Optional Security Settings

Screenshot of the Putty terminal while using SSH to connect to a Raspberry Pi with OctoPi and change the SSH password
(Photo by Marcello/3D Print Mentor)

Before connecting your Raspberry Pi to your network, it’s a good idea to take some extra security measures. Every Raspberry Pi uses the same default username and password for remote SSH access.

Leaving your Pi with the default settings leaves it vulnerable.

Follow these steps to enhance the security of your Raspberry Pi:

  1. Insert the SD card into your Raspberry Pi and power it on by plugging in the power cord.
  2. Open CMD in Windows or Terminal in macOS to run the command line interpreter, which allows us to communicate with the Raspberry Pi.
  3. Run ssh pi@octopi.local. If you know the IP address assigned to your Raspberry Pi, you can replace “octopi.local” with the IP address.
    • The command line may ask, “Are you sure you want to continue connecting (yes/no)?” Type yes and hit the enter key to continue.
  4. When it asks for the password, type the default password raspberry and hit enter.
  5. To change your password, run the command sudo raspi-config.
  6. The program will ask you to re-enter the default password. Enter raspberry and hit enter.
  7. Next, it will allow you to “Change User Password.” Enter your new password twice to update your password.

That’s it. You’ve now changed the SSH password of your OctoPrint instance. Keep note of the password for the future if you need to SSH into your Raspberry Pi.

Connecting Your Raspberry Pi To Your 3D Printer

Close up of a raspberry Pi connected to a 3D printer with a USB Cable on a white table
(Photo by Marcello/3D Print Mentor)

Connecting your Raspberry Pi to your 3D printer is as easy as connecting the USB cable from your Pi to your printer’s input port and powering it on your devices. When both devices are on, your Raspberry Pi will automatically connect to your WiFi network and 3D printer.

Note: If you changed your Raspberry Pi’s SSH password, you must disconnect power from the board and plug it back in.

Connecting to OctoPrint on Your Computer

Screenshot of Octoprint while a 3D print is in progress
(Photo by Marcello/3D Print Mentor)

After your Pi and 3D printer boot up, you can access OctoPrint by visiting “http://octopi.local” or the IP address assigned by your router.

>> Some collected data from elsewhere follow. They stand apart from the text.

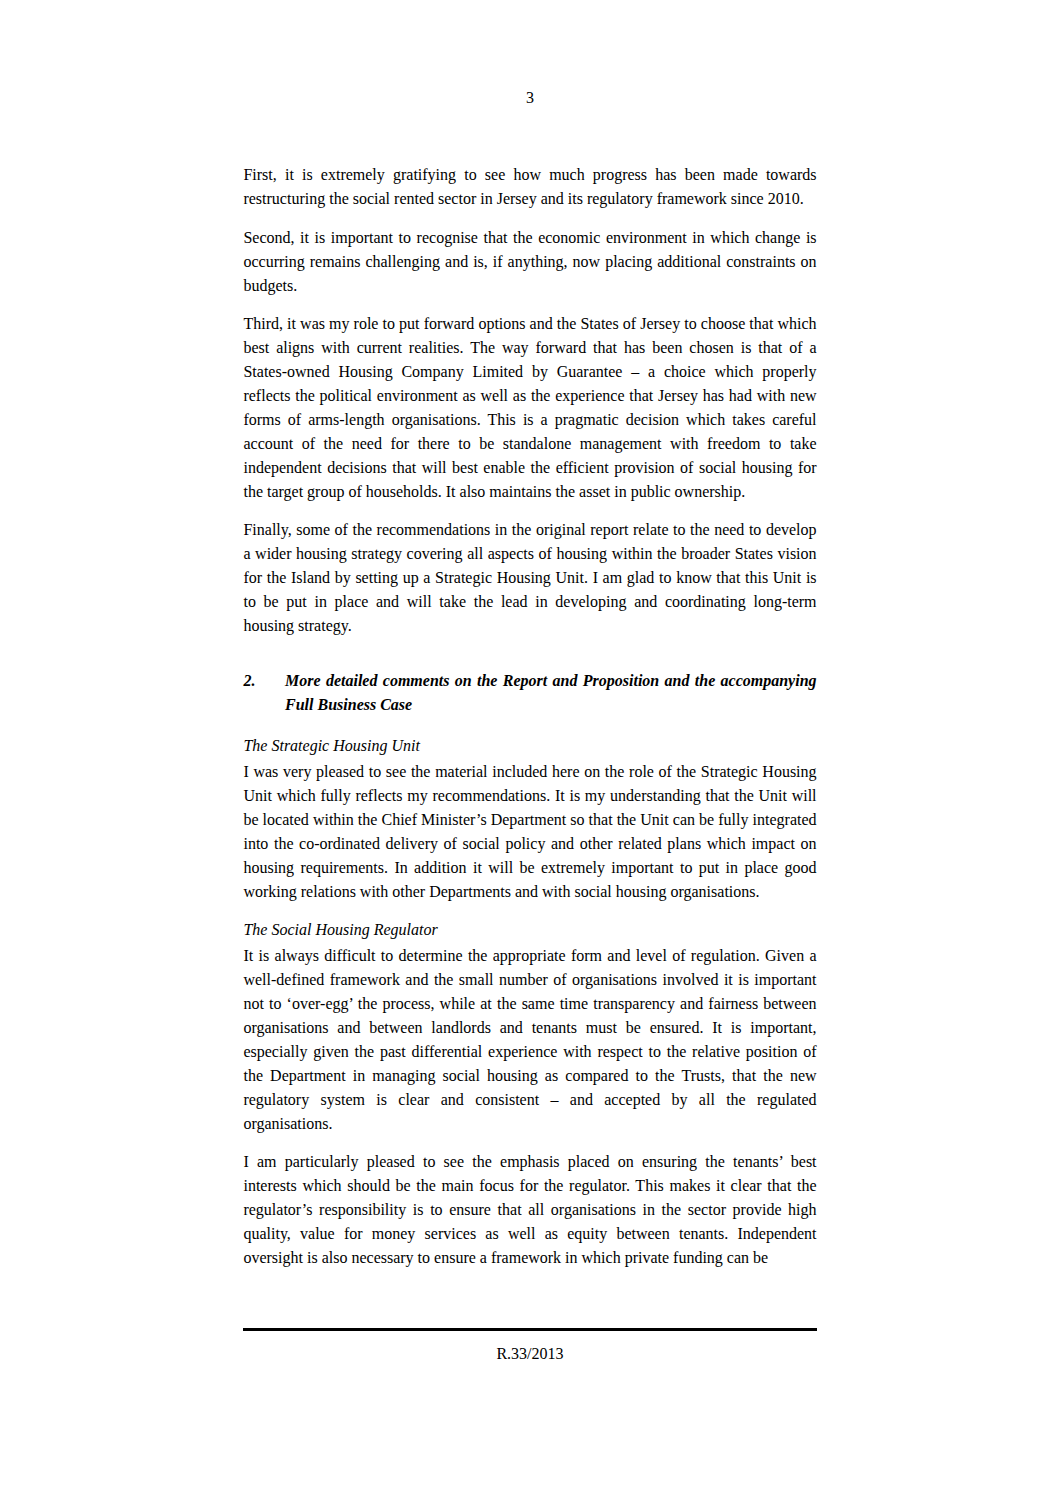3
First, it is extremely gratifying to see how much progress has been made towards restructuring the social rented sector in Jersey and its regulatory framework since 2010.
Second, it is important to recognise that the economic environment in which change is occurring remains challenging and is, if anything, now placing additional constraints on budgets.
Third, it was my role to put forward options and the States of Jersey to choose that which best aligns with current realities. The way forward that has been chosen is that of a States-owned Housing Company Limited by Guarantee – a choice which properly reflects the political environment as well as the experience that Jersey has had with new forms of arms-length organisations. This is a pragmatic decision which takes careful account of the need for there to be standalone management with freedom to take independent decisions that will best enable the efficient provision of social housing for the target group of households. It also maintains the asset in public ownership.
Finally, some of the recommendations in the original report relate to the need to develop a wider housing strategy covering all aspects of housing within the broader States vision for the Island by setting up a Strategic Housing Unit. I am glad to know that this Unit is to be put in place and will take the lead in developing and coordinating long-term housing strategy.
2. More detailed comments on the Report and Proposition and the accompanying Full Business Case
The Strategic Housing Unit
I was very pleased to see the material included here on the role of the Strategic Housing Unit which fully reflects my recommendations. It is my understanding that the Unit will be located within the Chief Minister’s Department so that the Unit can be fully integrated into the co-ordinated delivery of social policy and other related plans which impact on housing requirements. In addition it will be extremely important to put in place good working relations with other Departments and with social housing organisations.
The Social Housing Regulator
It is always difficult to determine the appropriate form and level of regulation. Given a well-defined framework and the small number of organisations involved it is important not to ‘over-egg’ the process, while at the same time transparency and fairness between organisations and between landlords and tenants must be ensured. It is important, especially given the past differential experience with respect to the relative position of the Department in managing social housing as compared to the Trusts, that the new regulatory system is clear and consistent – and accepted by all the regulated organisations.
I am particularly pleased to see the emphasis placed on ensuring the tenants’ best interests which should be the main focus for the regulator. This makes it clear that the regulator’s responsibility is to ensure that all organisations in the sector provide high quality, value for money services as well as equity between tenants. Independent oversight is also necessary to ensure a framework in which private funding can be
R.33/2013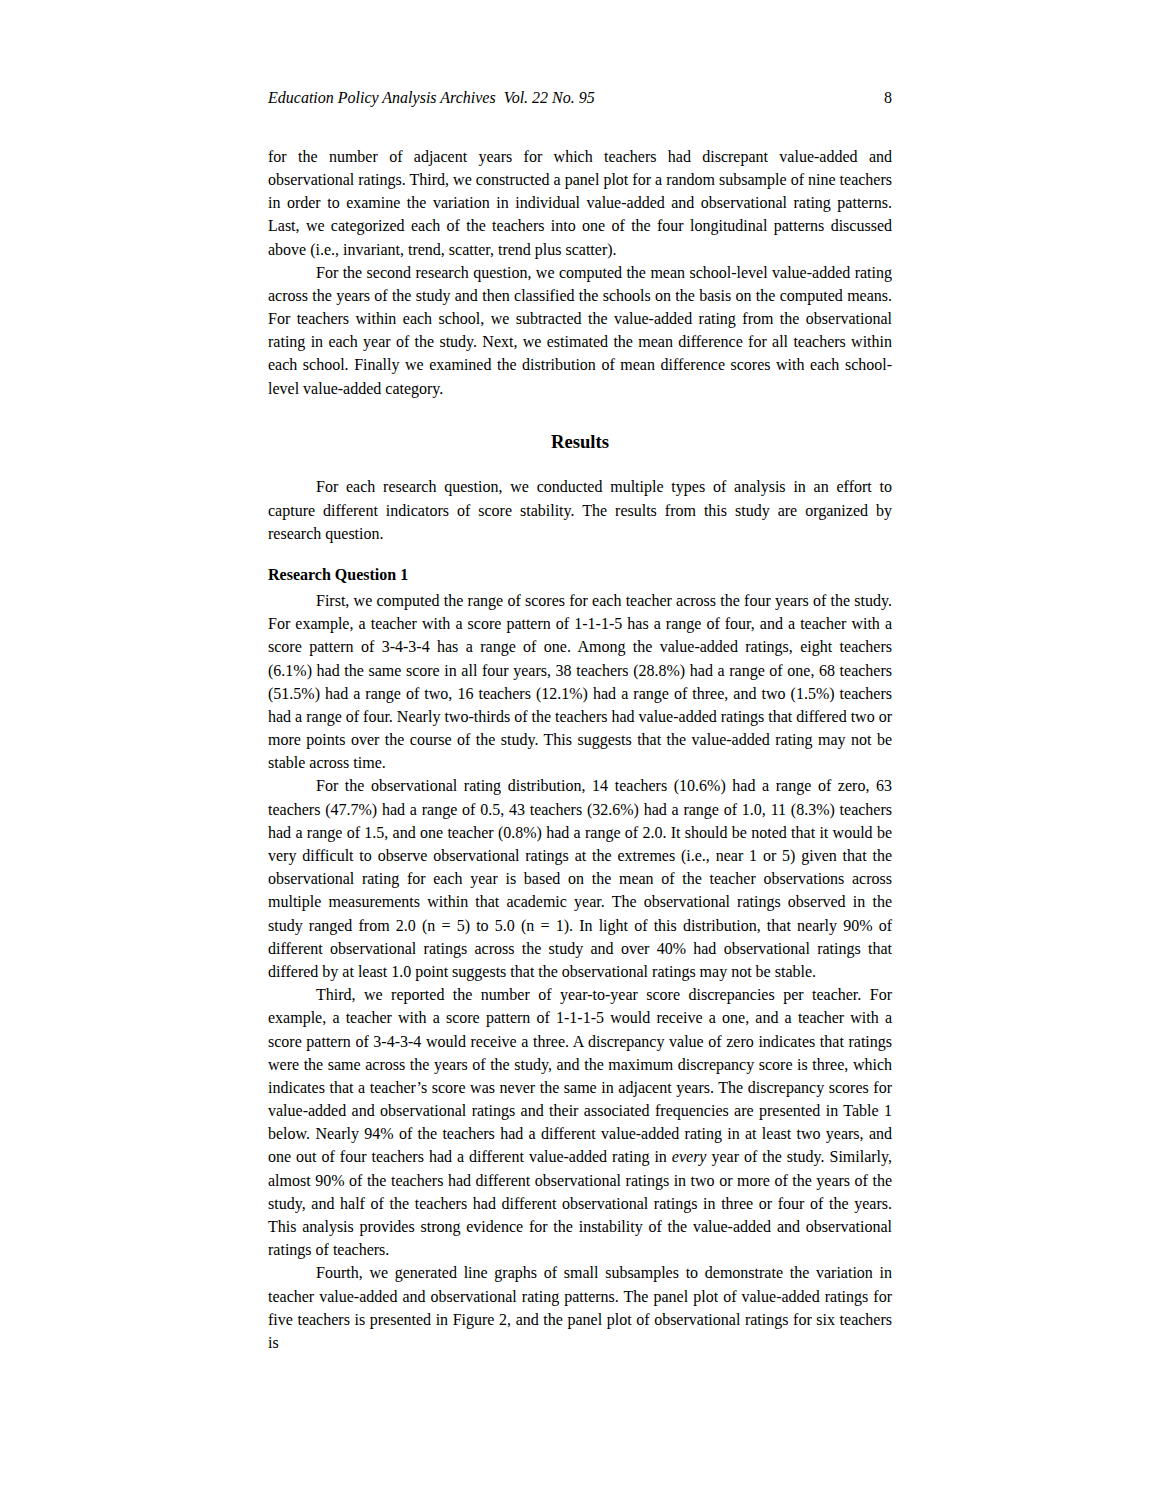Education Policy Analysis Archives Vol. 22 No. 95 8
for the number of adjacent years for which teachers had discrepant value-added and observational ratings. Third, we constructed a panel plot for a random subsample of nine teachers in order to examine the variation in individual value-added and observational rating patterns. Last, we categorized each of the teachers into one of the four longitudinal patterns discussed above (i.e., invariant, trend, scatter, trend plus scatter).
For the second research question, we computed the mean school-level value-added rating across the years of the study and then classified the schools on the basis on the computed means. For teachers within each school, we subtracted the value-added rating from the observational rating in each year of the study. Next, we estimated the mean difference for all teachers within each school. Finally we examined the distribution of mean difference scores with each school-level value-added category.
Results
For each research question, we conducted multiple types of analysis in an effort to capture different indicators of score stability. The results from this study are organized by research question.
Research Question 1
First, we computed the range of scores for each teacher across the four years of the study. For example, a teacher with a score pattern of 1-1-1-5 has a range of four, and a teacher with a score pattern of 3-4-3-4 has a range of one. Among the value-added ratings, eight teachers (6.1%) had the same score in all four years, 38 teachers (28.8%) had a range of one, 68 teachers (51.5%) had a range of two, 16 teachers (12.1%) had a range of three, and two (1.5%) teachers had a range of four. Nearly two-thirds of the teachers had value-added ratings that differed two or more points over the course of the study. This suggests that the value-added rating may not be stable across time.
For the observational rating distribution, 14 teachers (10.6%) had a range of zero, 63 teachers (47.7%) had a range of 0.5, 43 teachers (32.6%) had a range of 1.0, 11 (8.3%) teachers had a range of 1.5, and one teacher (0.8%) had a range of 2.0. It should be noted that it would be very difficult to observe observational ratings at the extremes (i.e., near 1 or 5) given that the observational rating for each year is based on the mean of the teacher observations across multiple measurements within that academic year. The observational ratings observed in the study ranged from 2.0 (n = 5) to 5.0 (n = 1). In light of this distribution, that nearly 90% of different observational ratings across the study and over 40% had observational ratings that differed by at least 1.0 point suggests that the observational ratings may not be stable.
Third, we reported the number of year-to-year score discrepancies per teacher. For example, a teacher with a score pattern of 1-1-1-5 would receive a one, and a teacher with a score pattern of 3-4-3-4 would receive a three. A discrepancy value of zero indicates that ratings were the same across the years of the study, and the maximum discrepancy score is three, which indicates that a teacher’s score was never the same in adjacent years. The discrepancy scores for value-added and observational ratings and their associated frequencies are presented in Table 1 below. Nearly 94% of the teachers had a different value-added rating in at least two years, and one out of four teachers had a different value-added rating in every year of the study. Similarly, almost 90% of the teachers had different observational ratings in two or more of the years of the study, and half of the teachers had different observational ratings in three or four of the years. This analysis provides strong evidence for the instability of the value-added and observational ratings of teachers.
Fourth, we generated line graphs of small subsamples to demonstrate the variation in teacher value-added and observational rating patterns. The panel plot of value-added ratings for five teachers is presented in Figure 2, and the panel plot of observational ratings for six teachers is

You can only access OctoPrint if your computer and Pi are on the same WiFi network.

The first time you visit OctoPrint, you will be run through the setup wizard. Follow the instructions to set up your OctoPrint. It will ask you for a username and password, but these are different from the SSH password you set up earlier.

The left panel of OctoPrint allows you to connect to your 3D printer by hitting the “Connect” button.

Once you connect your 3D printer, you can remotely manage and monitor your 3D machine.